WHAT: The University of Illinois Springfield Engaged Citizenship Common Experience (ECCE) Speakers Series presents “Engagement in a World Without Bodies”. The presentation will be led by Richard Gilman-Opalsky, UIS associate professor of political science.
WHEN: Thursday, April 24, 2014 at 7 p.m.
WHERE: UIS Brookens Auditorium, located on the lower level of Brookens Library
DETAILS: Gilman-Opalsky will discuss the emergence of a new mind-body split in the evolving contexts of cognitive labor and a cellular social life. He argues that the eight-hour workday has been replaced by a maximal-length workday, the workday of the wakeful state. The conscious energy of students and workers is increasingly available to friends, family, teachers, and employers with an expectation for 24-hour open access.

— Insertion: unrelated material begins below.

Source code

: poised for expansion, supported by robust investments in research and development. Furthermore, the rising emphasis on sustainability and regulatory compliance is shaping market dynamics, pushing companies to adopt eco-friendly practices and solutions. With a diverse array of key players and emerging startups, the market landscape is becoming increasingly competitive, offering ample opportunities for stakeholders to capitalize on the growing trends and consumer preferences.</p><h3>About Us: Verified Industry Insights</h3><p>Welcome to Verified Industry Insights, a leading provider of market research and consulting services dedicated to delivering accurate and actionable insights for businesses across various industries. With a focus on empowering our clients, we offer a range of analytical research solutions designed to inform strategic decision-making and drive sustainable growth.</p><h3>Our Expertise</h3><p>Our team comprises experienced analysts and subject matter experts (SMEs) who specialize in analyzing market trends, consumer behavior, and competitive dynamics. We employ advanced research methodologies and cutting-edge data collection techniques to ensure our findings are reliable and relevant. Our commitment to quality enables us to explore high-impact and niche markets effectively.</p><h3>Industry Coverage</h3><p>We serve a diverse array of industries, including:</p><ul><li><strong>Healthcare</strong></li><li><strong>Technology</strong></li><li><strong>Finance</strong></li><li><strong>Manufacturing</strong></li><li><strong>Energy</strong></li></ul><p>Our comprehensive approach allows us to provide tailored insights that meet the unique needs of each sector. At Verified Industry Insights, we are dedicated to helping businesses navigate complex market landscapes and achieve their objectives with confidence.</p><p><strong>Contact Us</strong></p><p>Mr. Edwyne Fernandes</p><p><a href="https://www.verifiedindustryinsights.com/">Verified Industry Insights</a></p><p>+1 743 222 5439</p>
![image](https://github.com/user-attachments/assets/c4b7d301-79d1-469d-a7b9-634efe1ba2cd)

Gilman-Opalsky says the new regime of life and labor moves society toward a system of disembodied brain activity, which relegates the body to a kind of sensory-sexual apparatus that only requires basic maintenance. Brain activity has gone mobile, travels freely and fast in real time, and without the costly mass of the body itself. Indeed, new economic incentives demand that we use our brains beyond the limitations of our physical bodies.

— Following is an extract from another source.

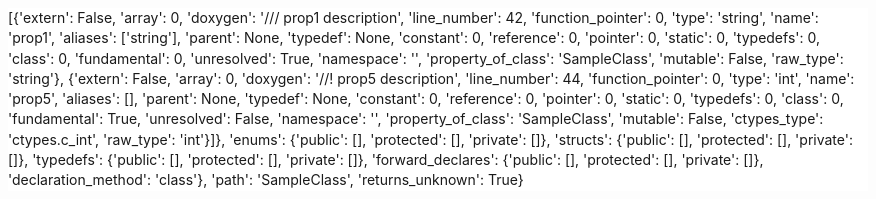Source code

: [{'extern': False, 'array': 0, 'doxygen': '/// prop1 description', 'line_number': 42, 'function_pointer': 0, 'type': 'string', 'name': 'prop1', 'aliases': ['string'], 'parent': None, 'typedef': None, 'constant': 0, 'reference': 0, 'pointer': 0, 'static': 0, 'typedefs': 0, 'class': 0, 'fundamental': 0, 'unresolved': True, 'namespace': '', 'property_of_class': 'SampleClass', 'mutable': False, 'raw_type': 'string'}, {'extern': False, 'array': 0, 'doxygen': '//! prop5 description', 'line_number': 44, 'function_pointer': 0, 'type': 'int', 'name': 'prop5', 'aliases': [], 'parent': None, 'typedef': None, 'constant': 0, 'reference': 0, 'pointer': 0, 'static': 0, 'typedefs': 0, 'class': 0, 'fundamental': True, 'unresolved': False, 'namespace': '', 'property_of_class': 'SampleClass', 'mutable': False, 'ctypes_type': 'ctypes.c_int', 'raw_type': 'int'}]}, 'enums': {'public': [], 'protected': [], 'private': []}, 'structs': {'public': [], 'protected': [], 'private': []}, 'typedefs': {'public': [], 'protected': [], 'private': []}, 'forward_declares': {'public': [], 'protected': [], 'private': []}, 'declaration_method': 'class'}, 'path': 'SampleClass', 'returns_unknown': True}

A world without bodies is the profitable realization of a capitalist dream to overcome the physical boundaries of production and exchange. Gilman-Opalsky argues that dignity, freedom, and community are fundamentals of a good life, and therefore, that these questions matter to all of us.
This discussion is based on Gilman-Opalsky’s new book Precarious Communism: Manifest Mutations, Manifesto Detourned (2014).